Let's focus on the Insert method for Trienode and Trie. Since the dictionary tree is mainly used in Word frequency statistics, its node attributes are much more, including Numpass, numend but very important attributes.



The Insert method is used to insert a heavy word, and before we begin, we must determine whether the word is legal and cannot have special characters or whitespace. When inserted, a single character is scattered into each node. Modify the Numpass for each node that passes through it.



Optimization



Now in each of our methods, there is a c=-48 operation, in fact, the number and the uppercase and lowercase letters in fact there are other characters, which will cause unnecessary waste of space


// by Situ Zhengmei
getIndex (c) {
    if (c <58) {// 48-57
      return c-48
    } else if (c <91) {// 65-90
      return c-65 + 11
    } else {//> 97
      return c-97 + 26+ 11
    }
  }


Then the correlation method changes c-= 48 to C = This.getindex (c) to



Test


var trie = new Trie ();
   trie.insert ("I");
   trie.insert ("Love");
   trie.insert ("China");
   trie.insert ("China");
   trie.insert ("China");
   trie.insert ("China");
   trie.insert ("China");
   trie.insert ("xiaoliang");
   trie.insert ("xiaoliang");
   trie.insert ("man");
   trie.insert ("handsome");
   trie.insert ("love");
   trie.insert ("Chinaha");
   trie.insert ("her");
   trie.insert ("know");
   var map = ()
   trie.preTraversal (function (node, str) {
     if (node.isEnd) {
      map [str] = node.numEnd
     }
   })
   for (var i in map) {
     console.log (i + "appears" + map [i] + "times")
   }
   console.log ("Words and occurrences with Chin (including itself) prefix:");
   //console.log("China ")
   var map = ()
   trie.preTraversal (function (node, str) {
     if (str.indexOf ("Chin") === 0 && node.isEnd) {
       map [str] = node.numEnd
     }
    })
   for (var i in map) {
     console.log (i + "appears" + map [i] + "times")
   } 





Comparison of Trie tree and other data structures



Trie tree and two-fork search tree



Binary search tree should be our first contact with the tree structure, we know that the size of the data is N, binary search tree Insert, find, delete operation time complexity is usually only O (log n), the worst case of the whole tree all nodes have only one child node, back into a linear table, at this time insert, find, The time complexity of the delete operation is O (n).

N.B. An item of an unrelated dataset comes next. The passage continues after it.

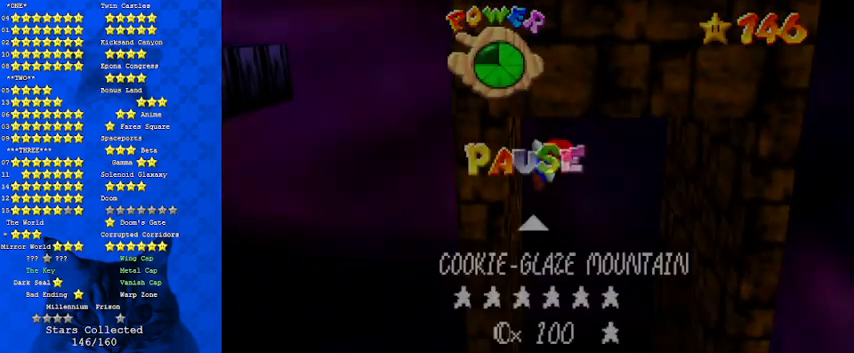
{"keys": ["right", "shift"], "events": [[100, "right", "down"], [200, "shift", "down"]]}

Typically, the height of the trie tree is greater than the length m of the search string, so the time complexity of the find operation is usually O (m), and the worst-case time complexity is O (n). It is easy to see that the worst case finding of trie trees is faster than a two-fork search tree.



The trie tree is to take a string example, in fact, its own suitability for key is strict, if key is a floating-point number, it may lead to the entire trie tree giant long, the node readability is very poor, this case is not suitable to use the trie tree to save data , and the binary search tree does not have this problem.



Trie Tree and hash table



Consider the problem of hash collisions. Hash table usually we say its complexity is O (1), in fact strictly speaking this is close to the perfect hash table complexity, also need to consider the hash function itself needs to traverse the search string, the complexity is O (m). When different keys are mapped to "same position" (considering closed hashing, this "same position" can be replaced by a common list), the complexity of the search needs to be determined by the number of nodes under the "same location", so in the worst case, A hash table can also be a one-way list.



The trie tree can be conveniently sorted by the alphabetical order of key (the whole tree goes through the first sequence), which is different from most hash tables (hash tables are generally unordered for different keys).



In the better case, the hash table can be at O (1) speed hit the target quickly, if the table is very large, it needs to be put on disk, the hash table of the lookup access in the ideal case only one time, but the number of Trie tree access disk needs to be equal to the node depth.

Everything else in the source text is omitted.